**Extract**.
Nobody is suggesting you go out of your way to create consequences for the substance user. We are making a suggestion that if they decide to engage in risky behavior, then any consequences should become their responsibility and not yours.
If they choose to continue using substances after a family has offered them an alternative solution, then any decisions they make thereafter should be addressed by them. The accountability they gain from this helps them see the need for change and helps them understand that their actions have consequences they are responsible for and not you. Until they are responsible for those consequences, they may not feel the need to do something different.
Most people abusing alcohol in a relationship are not proactively trying to hurt themselves or their significant other. They are up against a medical condition that often requires intervention and treatment.
Alcohol addiction is powerful and almost always requires a treatment plan formulated by a professional that is to be followed in order for the situation to improve. Fortunately, addiction recovery is available, as are recovery resources.
There is no lack of resources to help those with an addiction and those affected by the addiction. Unfortunately, there is often a lack of initiative to take advantage of the available resources. A professional intervention can start the healing process for all parties involved.
Intervention for an Alcoholic Loved One
At Family First Intervention, we address the substance user’s needs as well as those affected. Using evidence-based treatment strategies and following ASAM criteria allows us to follow the science and the effective methods available. Our team of Intervention Counselors creates treatment plans for the family and assists in the rehabilitation of the alcoholic.

**Raw data**.

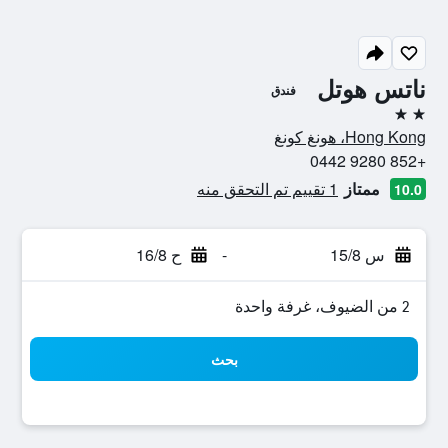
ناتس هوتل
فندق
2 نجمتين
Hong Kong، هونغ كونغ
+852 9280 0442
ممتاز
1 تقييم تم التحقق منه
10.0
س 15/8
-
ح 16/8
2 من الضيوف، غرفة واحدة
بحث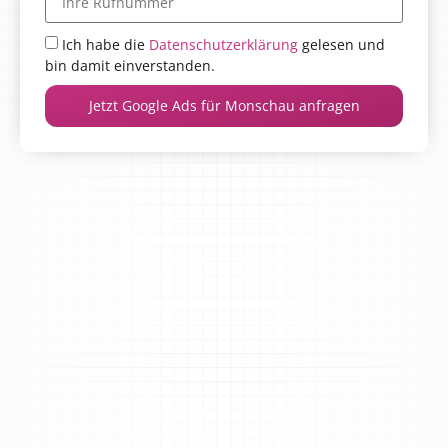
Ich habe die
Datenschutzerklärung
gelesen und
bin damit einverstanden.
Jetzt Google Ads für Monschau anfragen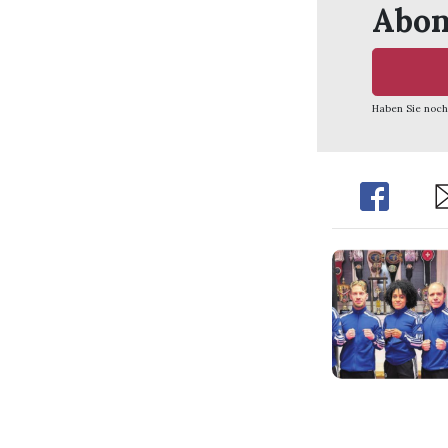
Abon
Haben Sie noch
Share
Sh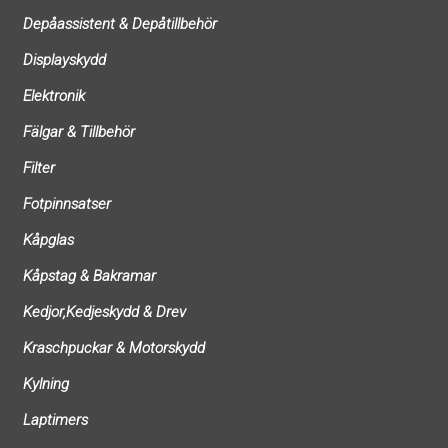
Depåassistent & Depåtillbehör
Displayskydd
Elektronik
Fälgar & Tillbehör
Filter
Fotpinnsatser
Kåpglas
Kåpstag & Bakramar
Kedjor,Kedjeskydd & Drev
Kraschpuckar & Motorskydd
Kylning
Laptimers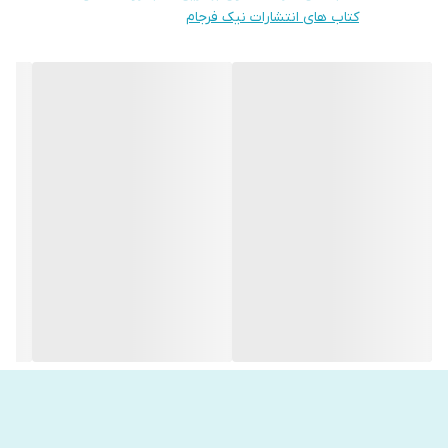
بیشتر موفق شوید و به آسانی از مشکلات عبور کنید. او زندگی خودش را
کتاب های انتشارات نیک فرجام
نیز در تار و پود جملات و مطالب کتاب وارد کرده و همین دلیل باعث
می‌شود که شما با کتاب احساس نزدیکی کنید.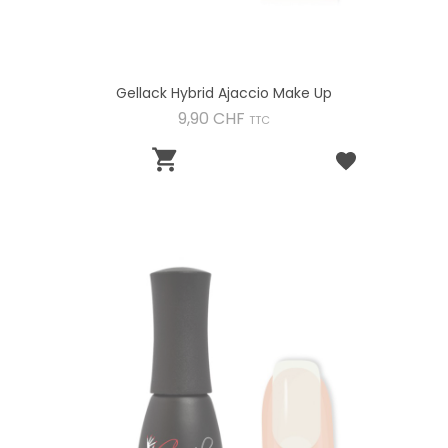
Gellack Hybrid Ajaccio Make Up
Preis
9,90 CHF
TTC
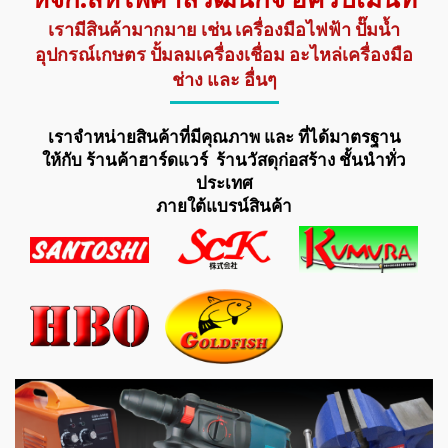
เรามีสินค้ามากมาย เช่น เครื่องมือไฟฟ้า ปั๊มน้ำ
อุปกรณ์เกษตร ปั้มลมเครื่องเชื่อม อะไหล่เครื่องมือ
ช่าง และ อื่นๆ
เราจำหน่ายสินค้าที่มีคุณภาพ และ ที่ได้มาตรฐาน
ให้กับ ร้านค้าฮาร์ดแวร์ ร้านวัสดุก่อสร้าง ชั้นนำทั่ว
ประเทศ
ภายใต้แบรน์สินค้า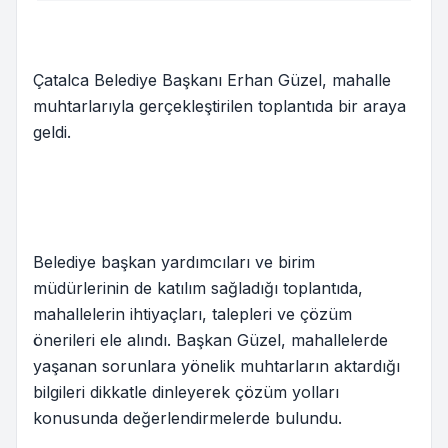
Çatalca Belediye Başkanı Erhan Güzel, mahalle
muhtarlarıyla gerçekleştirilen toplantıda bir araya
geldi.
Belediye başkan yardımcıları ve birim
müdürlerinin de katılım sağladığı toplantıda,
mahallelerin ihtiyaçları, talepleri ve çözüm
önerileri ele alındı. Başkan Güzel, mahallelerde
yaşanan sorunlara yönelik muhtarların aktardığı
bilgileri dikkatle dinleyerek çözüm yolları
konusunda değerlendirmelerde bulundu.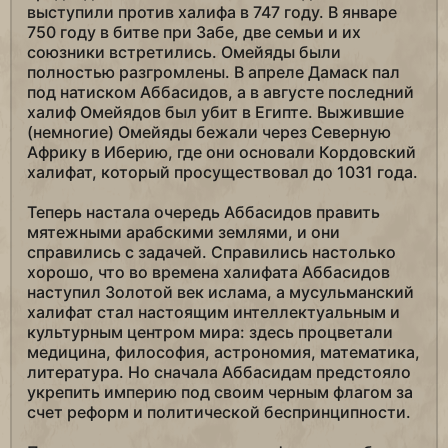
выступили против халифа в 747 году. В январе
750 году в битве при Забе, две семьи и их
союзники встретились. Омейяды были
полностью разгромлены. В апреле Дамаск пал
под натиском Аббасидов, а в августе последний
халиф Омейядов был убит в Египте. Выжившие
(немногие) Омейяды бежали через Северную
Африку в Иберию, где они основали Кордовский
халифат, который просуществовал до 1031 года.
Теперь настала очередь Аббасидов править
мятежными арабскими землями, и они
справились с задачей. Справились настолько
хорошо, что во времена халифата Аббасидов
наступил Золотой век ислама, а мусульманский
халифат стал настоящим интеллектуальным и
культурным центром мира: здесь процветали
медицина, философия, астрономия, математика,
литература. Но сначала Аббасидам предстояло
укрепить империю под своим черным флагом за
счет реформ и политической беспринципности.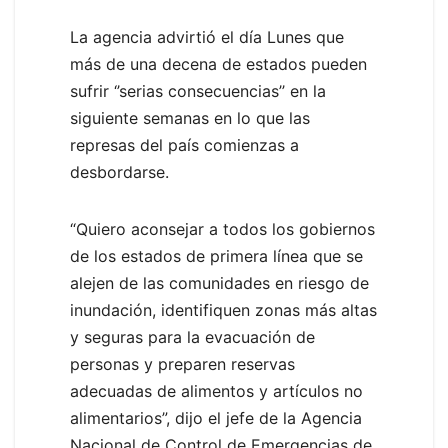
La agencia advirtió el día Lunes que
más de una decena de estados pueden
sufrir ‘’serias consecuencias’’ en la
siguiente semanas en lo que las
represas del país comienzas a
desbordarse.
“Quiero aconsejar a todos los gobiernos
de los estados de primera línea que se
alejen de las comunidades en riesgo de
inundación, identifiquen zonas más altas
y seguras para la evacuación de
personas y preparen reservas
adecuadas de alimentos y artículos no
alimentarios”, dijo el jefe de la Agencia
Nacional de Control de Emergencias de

* * *

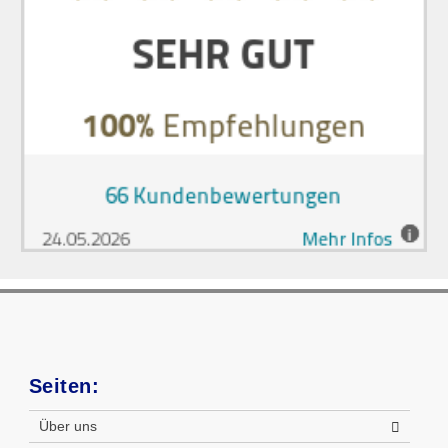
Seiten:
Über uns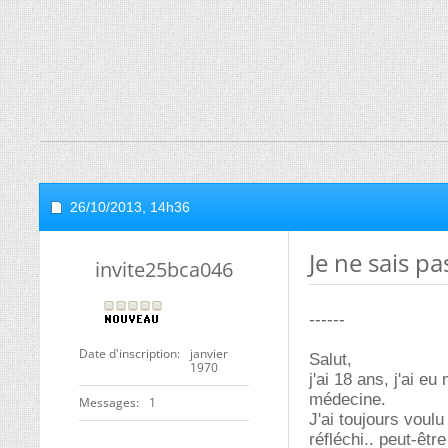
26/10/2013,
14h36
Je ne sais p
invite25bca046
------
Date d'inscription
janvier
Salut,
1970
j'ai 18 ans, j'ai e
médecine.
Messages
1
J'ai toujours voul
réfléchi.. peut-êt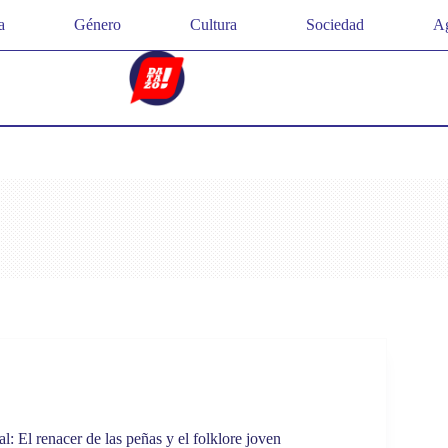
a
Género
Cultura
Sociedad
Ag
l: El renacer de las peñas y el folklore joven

**What to do**.
• a. Summarize the passage on alcohol addiction in two sentences.
• b. In the passage on alcohol addiction, what criteria does Family First Intervention say it follows?
• c. Retype the stretch of the passage on alcohol addiction from "Nobody is suggesting" through "and not yours.".

**Solutions by task**.
• a. When a substance user keeps using after the family offers an alternative, the consequences should be theirs to address, because that accountability helps them see the need for change. Alcohol addiction is a medical condition that almost always requires a professional treatment plan, and although resources are plentiful, a professional intervention can begin healing for everyone involved.

• b. ASAM criteria.

• c.
Nobody is suggesting you go out of your way to create consequences for the substance user. We are making a suggestion that if they decide to engage in risky behavior, then any consequences should become their responsibility and not yours.